Senate President Aquilino “Koko” Pimentel III said Friday night he would seek a meeting with Sen. Leila de Lima over the presentation of confessed hitman Edgar Matobato at a Senate hearing, where the witness tagged President Rodrigo Duterte as the brains of a death squad in Davao City during his time as mayor.
Pimentel, Mr. Duterte’s key ally at the Senate, said he would “try to” have a casual meeting with De Lima, chair of the Senate committee on justice and human rights, on Monday.
“I will talk to Senator De Lima and ask her what happened in the last hearing. That’s all. Let the topics of the conversation come out from her,” said Pimentel in a text message early Friday evening.
“Will try to meet her on Monday. No appointment, just casual,” he told the Inquirer.
Pimentel had earlier said Matobato’s testimony “was not even relevant” to De Lima’s resolution that prompted her committee’s inquiry into the string of drug-related deaths under the President’s fierce antidrug war.

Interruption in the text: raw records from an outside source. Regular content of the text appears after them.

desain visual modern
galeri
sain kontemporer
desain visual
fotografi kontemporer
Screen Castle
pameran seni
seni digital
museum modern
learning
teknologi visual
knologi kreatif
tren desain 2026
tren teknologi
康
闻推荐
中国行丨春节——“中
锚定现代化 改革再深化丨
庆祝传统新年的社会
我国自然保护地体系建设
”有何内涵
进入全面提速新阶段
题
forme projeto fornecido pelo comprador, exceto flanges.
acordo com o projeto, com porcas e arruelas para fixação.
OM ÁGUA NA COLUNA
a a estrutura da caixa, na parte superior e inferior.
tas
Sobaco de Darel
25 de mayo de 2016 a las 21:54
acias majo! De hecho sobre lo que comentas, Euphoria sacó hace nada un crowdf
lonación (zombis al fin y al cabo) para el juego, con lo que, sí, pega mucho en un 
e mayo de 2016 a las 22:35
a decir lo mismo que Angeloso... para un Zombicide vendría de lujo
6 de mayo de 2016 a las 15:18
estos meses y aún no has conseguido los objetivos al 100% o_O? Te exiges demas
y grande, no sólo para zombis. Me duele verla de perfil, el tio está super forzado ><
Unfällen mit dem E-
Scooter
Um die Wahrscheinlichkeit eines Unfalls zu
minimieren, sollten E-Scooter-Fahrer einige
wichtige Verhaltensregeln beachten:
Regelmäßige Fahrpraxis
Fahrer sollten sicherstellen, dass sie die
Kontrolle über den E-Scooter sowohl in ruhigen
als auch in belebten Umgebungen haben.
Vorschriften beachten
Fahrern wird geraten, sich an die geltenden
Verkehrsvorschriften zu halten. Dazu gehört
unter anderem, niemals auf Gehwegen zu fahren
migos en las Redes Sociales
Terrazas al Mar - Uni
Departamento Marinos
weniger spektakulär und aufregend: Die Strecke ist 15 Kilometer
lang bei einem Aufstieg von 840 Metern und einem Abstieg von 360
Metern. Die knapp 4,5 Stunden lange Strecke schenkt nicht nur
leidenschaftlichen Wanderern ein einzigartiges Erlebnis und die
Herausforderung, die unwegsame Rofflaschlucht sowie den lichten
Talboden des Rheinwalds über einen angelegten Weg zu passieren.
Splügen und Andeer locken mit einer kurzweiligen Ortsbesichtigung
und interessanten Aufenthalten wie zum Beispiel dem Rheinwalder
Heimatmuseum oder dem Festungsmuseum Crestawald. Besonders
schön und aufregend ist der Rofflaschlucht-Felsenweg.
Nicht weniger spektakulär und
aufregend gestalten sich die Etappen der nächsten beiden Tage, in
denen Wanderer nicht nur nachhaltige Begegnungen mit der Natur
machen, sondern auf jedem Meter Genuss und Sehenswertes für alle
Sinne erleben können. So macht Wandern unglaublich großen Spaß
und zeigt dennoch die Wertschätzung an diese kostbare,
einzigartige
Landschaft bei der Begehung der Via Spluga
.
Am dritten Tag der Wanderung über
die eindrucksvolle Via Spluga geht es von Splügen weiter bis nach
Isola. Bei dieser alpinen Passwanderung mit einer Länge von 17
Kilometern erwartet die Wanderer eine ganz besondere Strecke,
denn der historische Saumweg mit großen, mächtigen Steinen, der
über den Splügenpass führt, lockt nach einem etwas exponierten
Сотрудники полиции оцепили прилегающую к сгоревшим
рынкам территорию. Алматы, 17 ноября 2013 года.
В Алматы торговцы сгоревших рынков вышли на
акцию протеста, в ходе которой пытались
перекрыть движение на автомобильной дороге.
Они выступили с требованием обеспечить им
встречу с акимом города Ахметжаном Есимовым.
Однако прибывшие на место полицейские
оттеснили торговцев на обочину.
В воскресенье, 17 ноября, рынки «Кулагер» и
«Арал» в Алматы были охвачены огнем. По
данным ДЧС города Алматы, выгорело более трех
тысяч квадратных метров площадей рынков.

The Senate President on Thursday rejected the committee’s request to place Matobato under the Senate’s protective custody, saying there was “no Senate rule to justify” the move.
He also said there was “no showing that his life or safety is threatened.”
Saying she was “perplexed, disturbed, and extremely disappointed” with Pimentel’s decision, De Lima said the relevance of Matobato’s of her committee’s inquiry “is self-evident.”
“Regardless of the personalities involved, his testimony merely shows that what is transpiring now in this country has happened before in Davao City. His testimony raises the legitimate question of whether the DDS (Davao Death Squad) has anything to do or is in fact involved in the nationwide war on drugs, at least insofar as the aspect of extrajudicial and vigilante killings are concerned,” De Lima said in a statement Friday.